The Legacy of Greene and Greene
“Architects much honored in your homeland for great contributions to design, sensitive and knowing builders who reflected with grace and craftsmanship emerging values in modern living in the western states, formulators of a new and native architecture.“
~American Institute of Architects, award presented to Greene and Greene, 1952
Virtually forgotten by the profession and the press during the 1920s and 1930s, the Greenes’ work was “rediscovered” in the 1940s by a small group of architects and critics who rejected the notion that good modernist design could only come from Europe. The Greenes’ architecture, as that of Frank Lloyd Wright, would be perceived in a fresh context after World War II. No longer portrayed as a vestige of the past, their work was suddenly promoted as a forward-looking inspiration for American modernism. Elizabeth Gordon, editor of House Beautiful, championed them in the pages of her influential magazine, along with the work of younger California architects who also worked in wood, including Harwell Hamilton Harris (1903–1990) and William W. Wurster (1895–1973). In 1947, Maynard Parker, a photographer for House Beautiful, documented much of the Greenes’ work while it was still in the hands of original clients and retained original furnishings.
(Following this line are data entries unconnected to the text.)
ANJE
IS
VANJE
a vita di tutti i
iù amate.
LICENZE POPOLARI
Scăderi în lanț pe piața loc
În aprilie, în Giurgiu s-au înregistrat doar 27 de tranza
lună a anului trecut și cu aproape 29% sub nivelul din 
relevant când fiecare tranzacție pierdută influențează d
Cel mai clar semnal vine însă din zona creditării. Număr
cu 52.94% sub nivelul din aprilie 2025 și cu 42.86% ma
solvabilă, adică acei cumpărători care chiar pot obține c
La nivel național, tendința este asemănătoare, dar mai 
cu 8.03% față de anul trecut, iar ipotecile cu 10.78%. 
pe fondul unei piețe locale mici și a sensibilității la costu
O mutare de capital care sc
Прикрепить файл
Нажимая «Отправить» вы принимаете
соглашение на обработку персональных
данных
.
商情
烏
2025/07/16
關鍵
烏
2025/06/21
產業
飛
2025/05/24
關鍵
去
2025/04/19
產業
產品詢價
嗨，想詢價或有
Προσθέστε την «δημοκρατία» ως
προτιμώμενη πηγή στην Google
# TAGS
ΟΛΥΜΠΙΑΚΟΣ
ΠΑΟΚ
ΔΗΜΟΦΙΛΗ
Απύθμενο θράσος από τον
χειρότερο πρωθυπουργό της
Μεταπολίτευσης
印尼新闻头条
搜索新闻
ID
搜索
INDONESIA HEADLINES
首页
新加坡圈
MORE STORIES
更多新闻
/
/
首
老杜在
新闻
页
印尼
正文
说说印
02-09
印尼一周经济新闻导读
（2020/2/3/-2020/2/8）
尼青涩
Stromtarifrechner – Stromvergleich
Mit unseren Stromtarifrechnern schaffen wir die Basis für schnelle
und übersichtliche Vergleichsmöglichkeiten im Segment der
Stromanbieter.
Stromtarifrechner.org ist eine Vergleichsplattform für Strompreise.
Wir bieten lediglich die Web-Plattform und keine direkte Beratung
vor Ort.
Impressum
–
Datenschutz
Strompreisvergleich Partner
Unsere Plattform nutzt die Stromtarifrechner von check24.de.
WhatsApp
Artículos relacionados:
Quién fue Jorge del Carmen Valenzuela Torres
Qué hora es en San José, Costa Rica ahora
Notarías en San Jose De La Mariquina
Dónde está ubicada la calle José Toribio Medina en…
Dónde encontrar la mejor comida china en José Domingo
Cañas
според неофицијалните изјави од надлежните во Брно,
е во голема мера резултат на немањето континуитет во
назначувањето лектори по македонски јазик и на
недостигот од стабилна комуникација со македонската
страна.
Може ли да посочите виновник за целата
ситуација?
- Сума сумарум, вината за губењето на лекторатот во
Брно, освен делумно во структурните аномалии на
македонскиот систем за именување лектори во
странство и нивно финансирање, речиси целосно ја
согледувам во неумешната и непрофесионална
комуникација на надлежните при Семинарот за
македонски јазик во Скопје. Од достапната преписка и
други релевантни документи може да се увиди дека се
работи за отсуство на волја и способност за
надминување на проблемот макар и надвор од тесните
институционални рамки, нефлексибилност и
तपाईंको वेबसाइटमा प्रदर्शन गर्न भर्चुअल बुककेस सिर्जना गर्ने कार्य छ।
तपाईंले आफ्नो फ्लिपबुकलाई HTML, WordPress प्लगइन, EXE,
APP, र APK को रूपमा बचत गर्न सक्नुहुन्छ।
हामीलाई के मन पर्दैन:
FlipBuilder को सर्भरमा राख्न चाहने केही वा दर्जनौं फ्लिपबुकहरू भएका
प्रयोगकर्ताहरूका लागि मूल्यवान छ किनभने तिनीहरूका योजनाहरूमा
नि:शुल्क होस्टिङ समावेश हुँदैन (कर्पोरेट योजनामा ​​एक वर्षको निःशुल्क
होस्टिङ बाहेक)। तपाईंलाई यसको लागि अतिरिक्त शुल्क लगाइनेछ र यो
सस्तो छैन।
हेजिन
This body of work, which portrays the Greenes’ houses as modernist forebears, is now in The Huntington’s photo archives to serve scholars who will study the Greenes’ legacy.
International recognition of Greene and Greene grew after they received special awards from the American Institute of Architects, first from the Southern California chapter in 1948, then at the national level in 1952. Since then, designers as seemingly disparate as architect Frank Gehry and woodworker Sam Maloof have looked to Greene and Greene for inspiration, or perhaps to absorb the native beauty of their work.